ASSIGNMENT
Lay out every line of the data as a JSON list of strings, one string per line, with blank lines omitted. Leave the pictures out of the answer.

LISTED ENTRIES

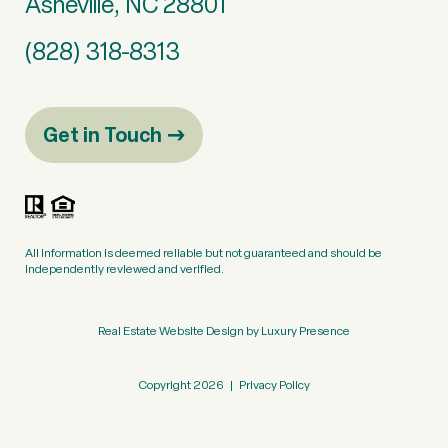
Asheville, NC 28801
(828) 318-8313
Get in Touch
All information is deemed reliable but not guaranteed and should be
independently reviewed and verified.
Real Estate Website Design by
Luxury Presence
Copyright
2026
|
Privacy Policy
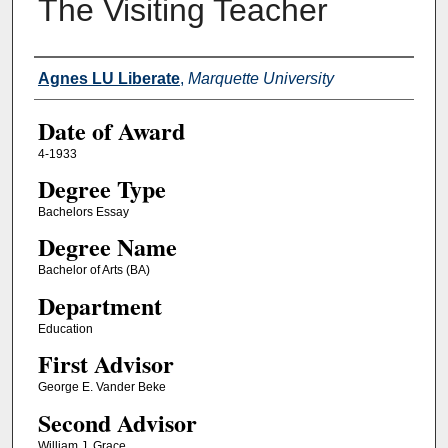
The Visiting Teacher
Author
Agnes LU Liberate
,
Marquette University
Date of Award
4-1933
Degree Type
Bachelors Essay
Degree Name
Bachelor of Arts (BA)
Department
Education
First Advisor
George E. Vander Beke
Second Advisor
William J. Grace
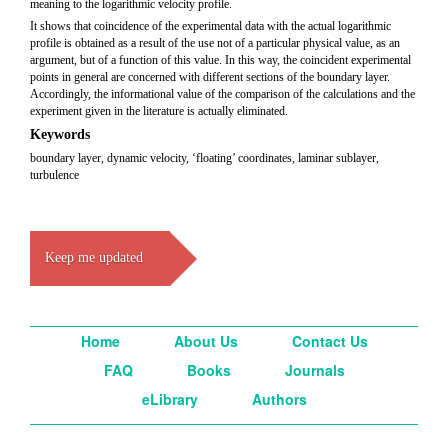
meaning to the logarithmic velocity profile.
It shows that coincidence of the experimental data with the actual logarithmic
profile is obtained as a result of the use not of a particular physical value, as an
argument, but of a function of this value. In this way, the coincident experimental
points in general are concerned with different sections of the boundary layer.
Accordingly, the informational value of the comparison of the calculations and the
experiment given in the literature is actually eliminated.
Keywords
boundary layer, dynamic velocity, ‘floating’ coordinates, laminar sublayer,
turbulence
Keep me updated
Home
About Us
Contact Us
FAQ
Books
Journals
eLibrary
Authors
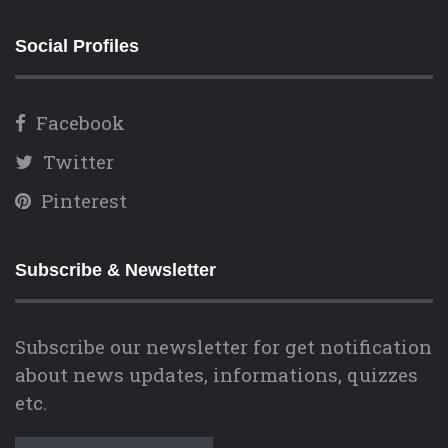
Social Profiles
Facebook
Twitter
Pinterest
Subscribe & Newsletter
Subscribe our newsletter for get notification
about news updates, informations, quizzes
etc.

ANSWER TO THIS PROBLEM
[
  "Asheville, NC 28801",
  "(828) 318-8313",
  "Get in Touch",
  "All information is deemed reliable but not guaranteed and should be",
  "independently reviewed and verified.",
  "Real Estate Website Design by",
  "Luxury Presence",
  "Copyright",
  "2026",
  "|",
  "Privacy Policy",
  "The Visiting Teacher",
  "Author",
  "Agnes LU Liberate",
  ",",
  "Marquette University",
  "Date of Award",
  "4-1933",
  "Degree Type",
  "Bachelors Essay",
  "Degree Name",
  "Bachelor of Arts (BA)",
  "Department",
  "Education",
  "First Advisor",
  "George E. Vander Beke",
  "Second Advisor",
  "William J. Grace",
  "meaning to the logarithmic velocity profile.",
  "It shows that coincidence of the experimental data with the actual logarithmic",
  "profile is obtained as a result of the use not of a particular physical value, as an",
  "argument, but of a function of this value. In this way, the coincident experimental",
  "points in general are concerned with different sections of the boundary layer.",
  "Accordingly, the informational value of the comparison of the calculations and the",
  "experiment given in the literature is actually eliminated.",
  "Keywords",
  "boundary layer, dynamic velocity, ‘floating’ coordinates, laminar sublayer,",
  "turbulence",
  "Keep me updated",
  "Home",
  "About Us",
  "Contact Us",
  "FAQ",
  "Books",
  "Journals",
  "eLibrary",
  "Authors",
  "Social Profiles",
  "Facebook",
  "Twitter",
  "Pinterest",
  "Subscribe & Newsletter",
  "Subscribe our newsletter for get notification",
  "about news updates, informations, quizzes",
  "etc."
]